# Best way to connect temp. sensors to CPU / GPU



## Derek895 (Feb 17, 2005)

I have just got a new case which has a temperature readout for HDD/CPU/GPU. I haven't installed the CPU yet and so haven't attached the fan. I was wondering should the sensor be placed directly onto the CPU or on the heatsink? Also the sensor for the graphics card - do I need to remove the heatsink/fan to apply it?

Thanks,

Derek


----------



## UncleMacro (Jan 26, 2005)

Assuming you have a Pentium 4 CPU, it's better to just read the temperature with the internal diode built into the chip. It will be more accurate. You could just stick the CPU sensor to a hard disk or something else. On most video cards, you can stick the sensor to the back of the video card at the center of the spot where the GPU is soldered to the other side of the circuit board. You can tell where that is by looking carefully at the circuit board traces. They all converge on a single spot. Just keep in mind that the temperature read out by those stick-on sensors will vary quite a bit depending on where you hook them. You try to get them as close as you can to the heat source but being sure not to get any part of them between where the chip package and the heatsink contact each other.


----------



## feddup (Oct 16, 2004)

*wondering!*

I've wondered about this myself. I've seen several manufacturers of fan controller/moniter hardware that suggested putting the sensor between the CPU and heatsink. With contact being so critical between those items this sounds like a really bad idea. Part of the reason this interests me so much is that I've had such poor experiences with monitoring software (MBM, Asusprobe, coolmon, speedfan etc.) that I'm looking for a hardware solution that I can monitor from the front of the PC. There are tons of them but it seems that sensor location would be critical. I want a redundant way to check the software tools. Anyway where are others putting the sensors for the CPU for greatest accuracy.

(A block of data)
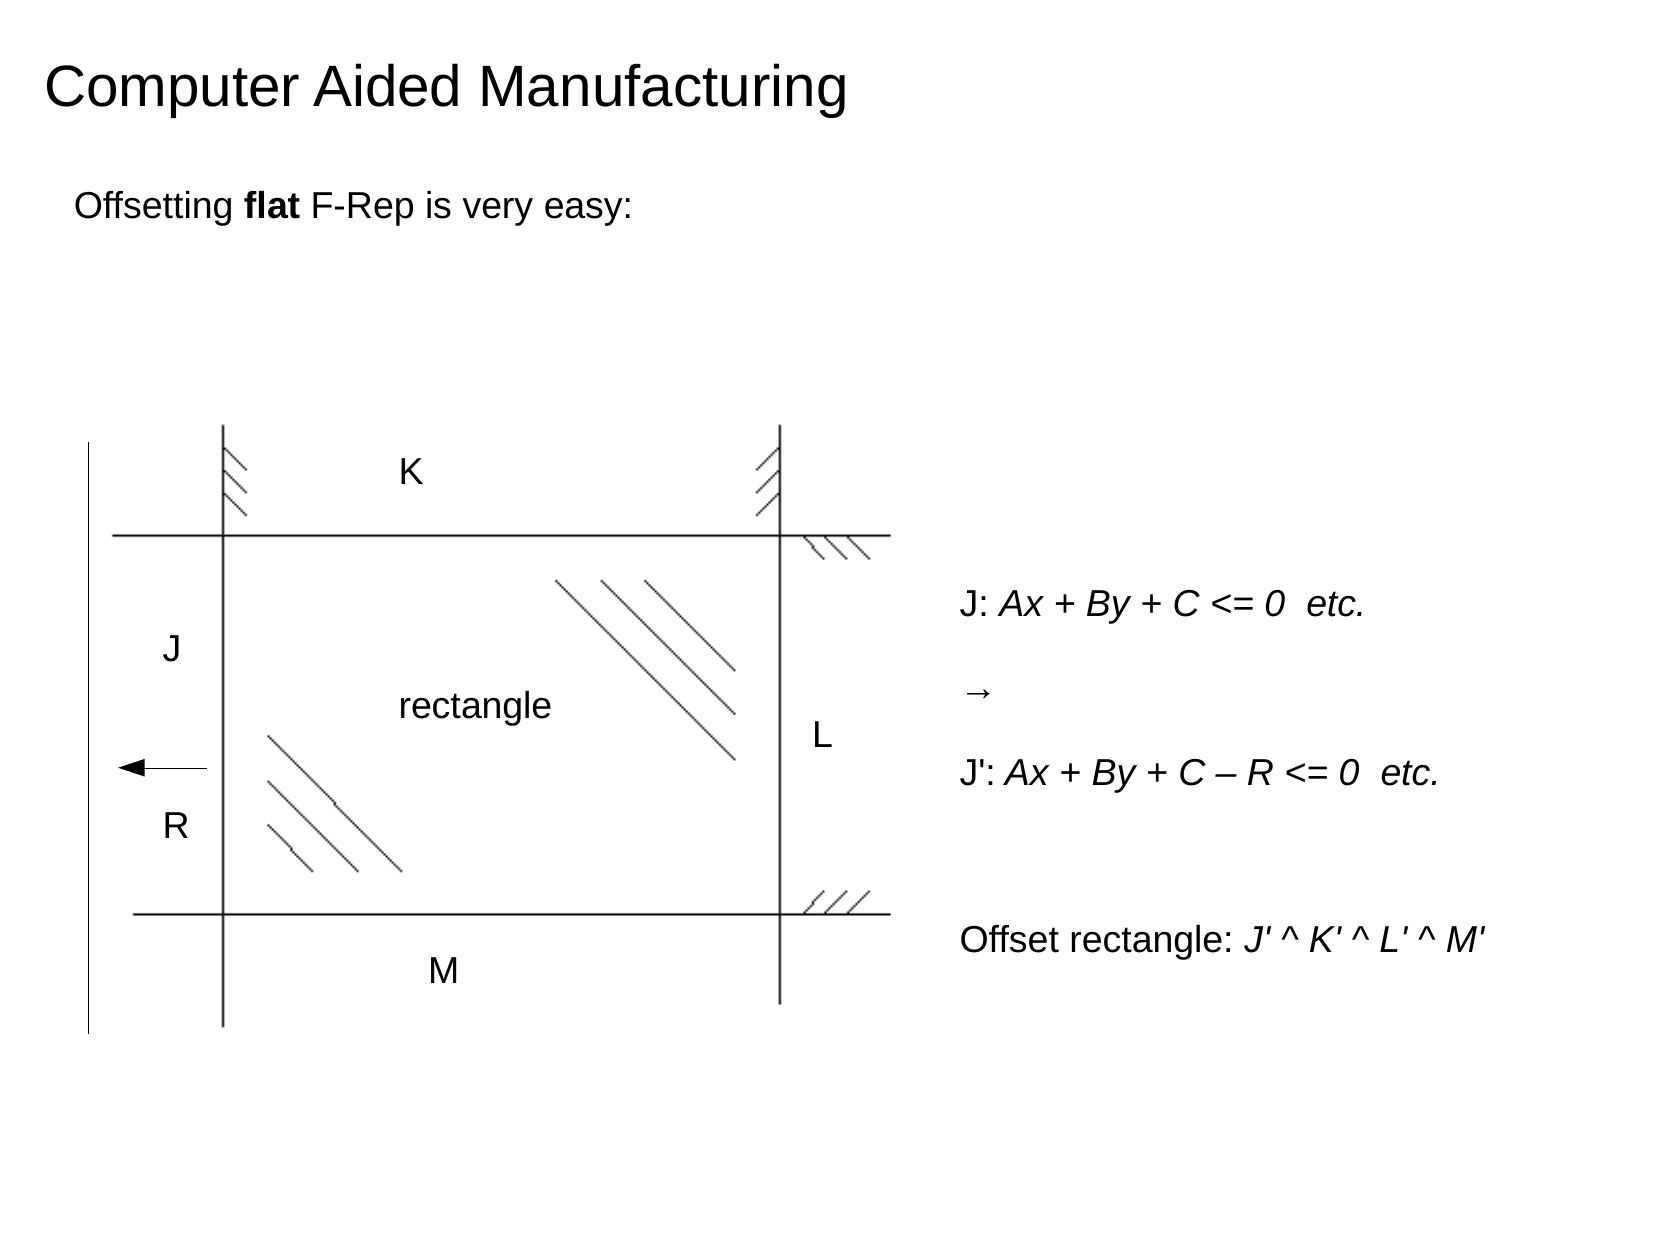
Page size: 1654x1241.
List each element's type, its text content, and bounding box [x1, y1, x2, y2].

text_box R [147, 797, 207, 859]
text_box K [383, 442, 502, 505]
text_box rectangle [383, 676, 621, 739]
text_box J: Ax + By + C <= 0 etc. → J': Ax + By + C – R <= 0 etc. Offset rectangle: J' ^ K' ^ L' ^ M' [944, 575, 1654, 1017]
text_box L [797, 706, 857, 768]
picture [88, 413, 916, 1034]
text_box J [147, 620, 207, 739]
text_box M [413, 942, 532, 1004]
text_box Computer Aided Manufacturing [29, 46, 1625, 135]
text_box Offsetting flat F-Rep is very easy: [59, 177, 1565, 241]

**Written task A**
According to the forum thread on temperature sensors, where can the sensor be attached on most video cards?
**Written task B**
List every monitoring software tool named in the forum thread on temperature sensors.
**Written task C**
Continue the forum thread on temperature sensors from the point where it stops.

**Exercise output A**
On the back of the video card, at the center of the spot where the GPU is soldered to the other side of the circuit board.

**Exercise output B**
MBM, Asusprobe, coolmon, speedfan

**Exercise output C**
----------



## UncleMacro (Jan 26, 2005)

> several manufacturers of fan controller/moniter hardware that suggested putting the sensor between the CPU and heatsink


That's certifiably insane! Although it probably will give a fairly accurate reading of the substantially higher than normal temperature you get when the heatsink is not seated properly.

The P4 internal diode has a good reputation and I don't think there's any way for software to screw it up. I have speedfan set up to display my CPU temperature in the taskbar tray for my P4C800-E and it always returns a reasonable value. I think it's other CPUs which use a heat sensor underneath the CPU socket which tend not to be all that accurate. But you're unlikely to get a matching temperature from an external sensor because the P4 diode measures the temp on one specific part of the die and an external sensor is, well, external. They'll move together but don't expect them to match.

If the bottom of your heatsink is copper then you could stick the sensor to the bottom of the heatsink just outside of the area where the P4 heat spreader contacts the heatsink for a good reading. You'd better get the position just right or the heatsink won't seat properly.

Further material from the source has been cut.